Le portrait politico-socio-sociétal du jeune homme n'est guère plus transcendant. Dimitri est communiste, mais c'est un communiste façon Closerie des Lilas. Recruté dans un cabinet de lobbying, il se la joue même un peu requin et gagne beaucoup de fric. L'auteur veille par ailleurs à ne pas l'enferrer dans une sexualité trop univoque par les temps qui courent. Il prête aussi à son personnage quelques méditations intéressantes sur l'uniformisation-globalisation des corps féminins (au détriment d'affriolantes toisons naturelles...) ainsi que sur la piétonnisation arbitraire -et tout aussi uniforme- des centres-villes.

Sauf qu'à un moment, on dévisse sec.

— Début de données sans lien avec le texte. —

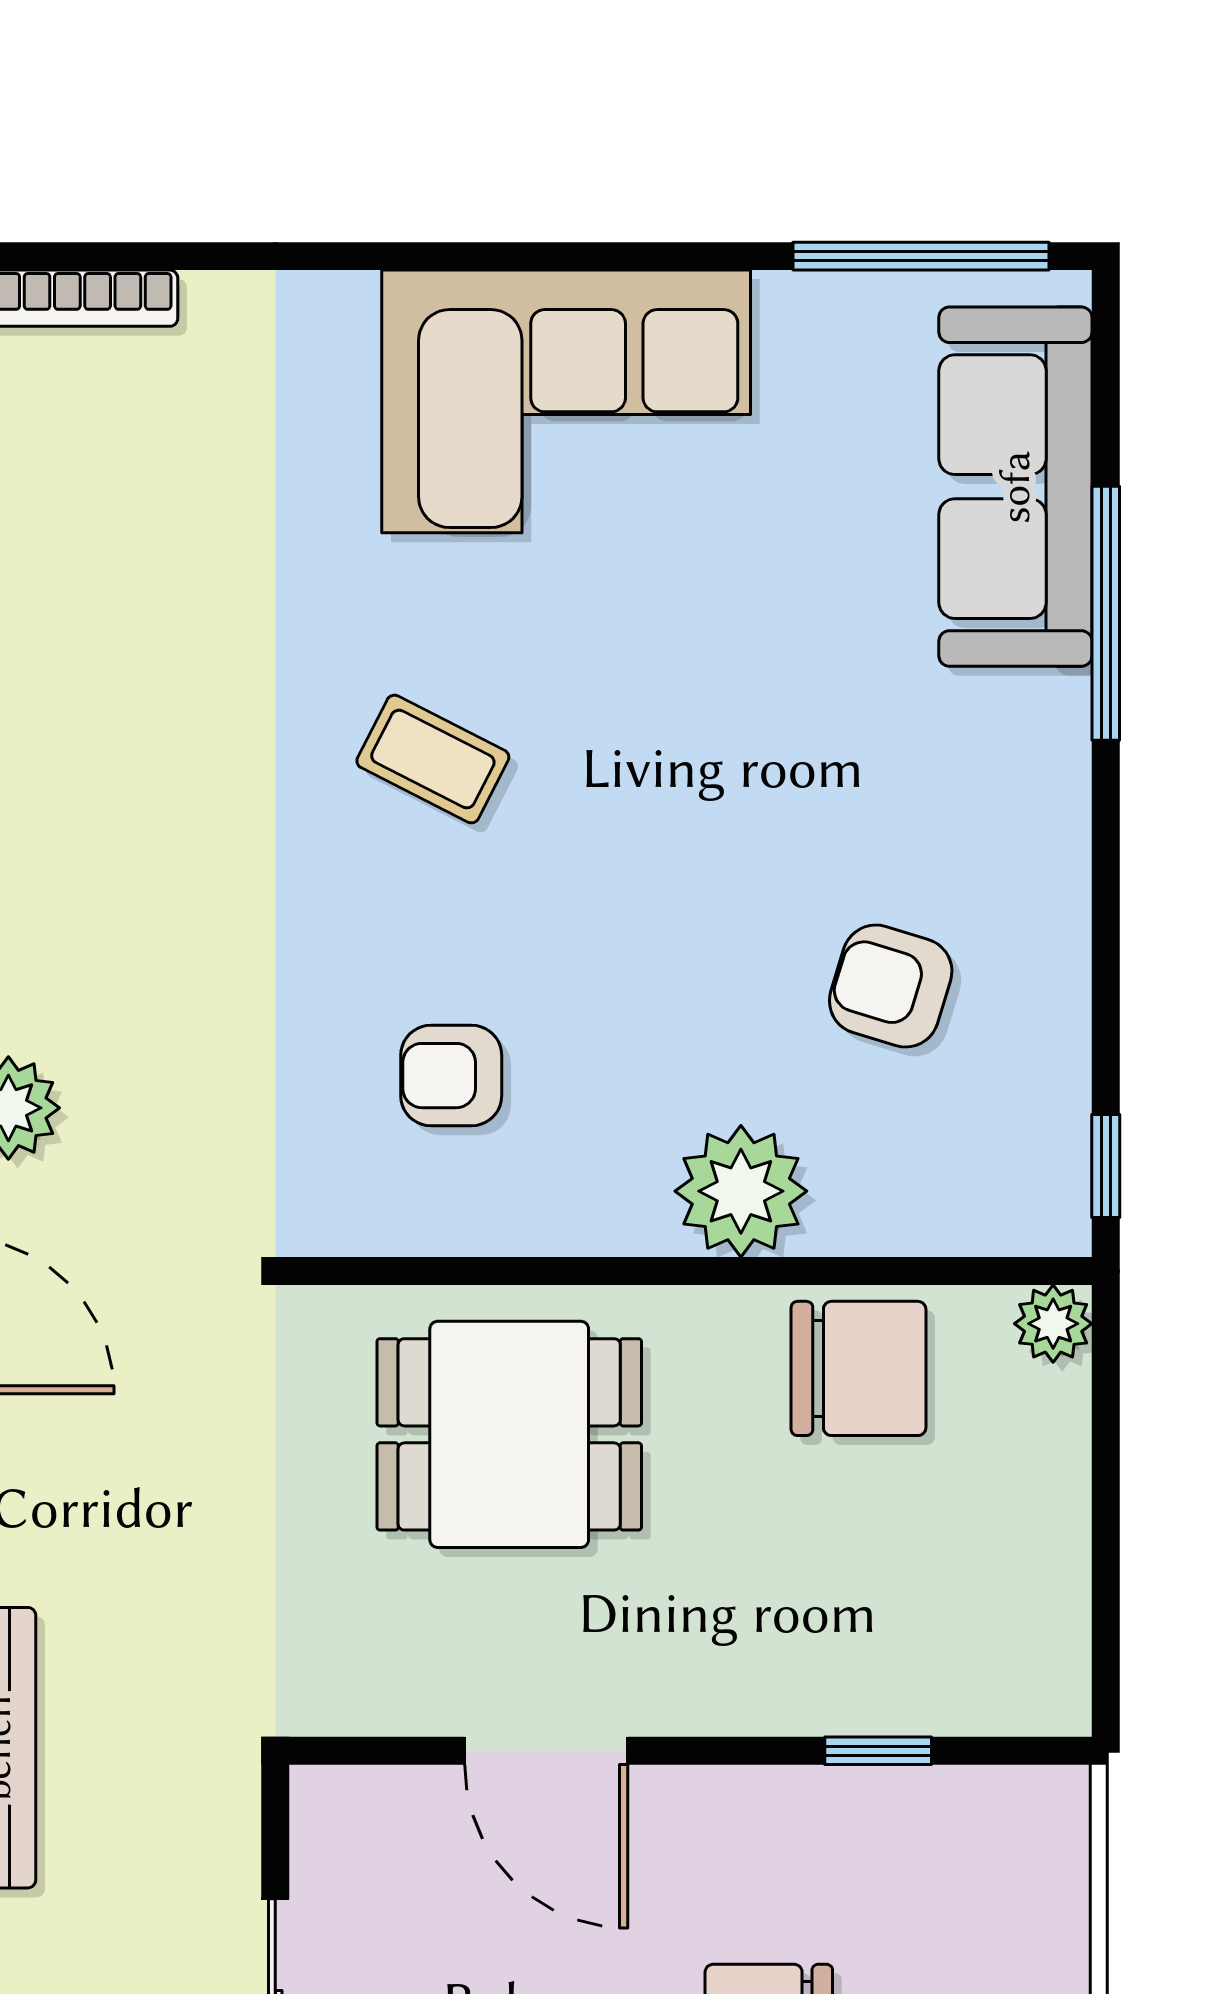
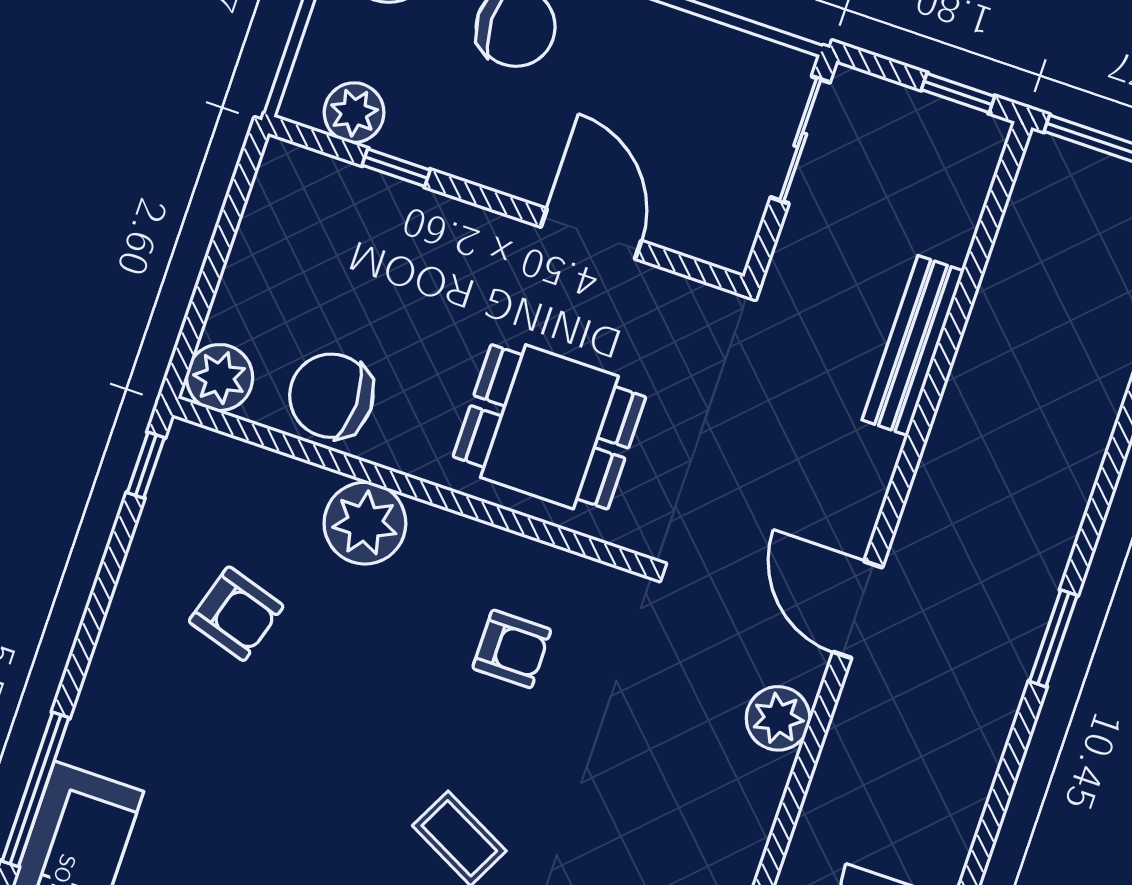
plant: (1053, 1324) -> (220, 378), width x1.38, depth x1.38
plant: (971, 1813) -> (354, 113), added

Première alerte lors d'une longue évocation de l'exil américain des surréalistes français dans les années 40. Dimitri s'en réclame, certes, au nom du flou que Breton et ses acolytes entretenaient entre les songes et la vie réelle, mais le passage reste tout de même assez fastidieux. Bien plus redoutable encore, la bifurcation vers l'histoire d'Internet dès lors que le personnage principal, reconverti en reporter à l' AFP (!!), enquête sur un informaticien français dont les travaux se sont heurtés, dans les années 70, aux intérêts d'un puissant patron giscardien, Ambroise Roux.

Bref, l'intrigue à tiroirs vire armoire. Si incontournable fût-il à l'époque, cet Ambroise Roux exhumé des oubliettes nous indiffère. On souffre ici autant que dans ce premier roman (La Théorie de l'Information, Aurélien Bellanger) qui fit tant le buzz il y a quelques années sur la saga tricolore du Minitel. Quant au discours anticapitaliste censé enrober toute cette épopée, il ne cesse d'osciller entre moraline et naphtaline. Et la belle inconnue du début du récit, alors ? Là encore, le syndrome de la baudruche risque de laisser plus d'un lecteur sur sa faim.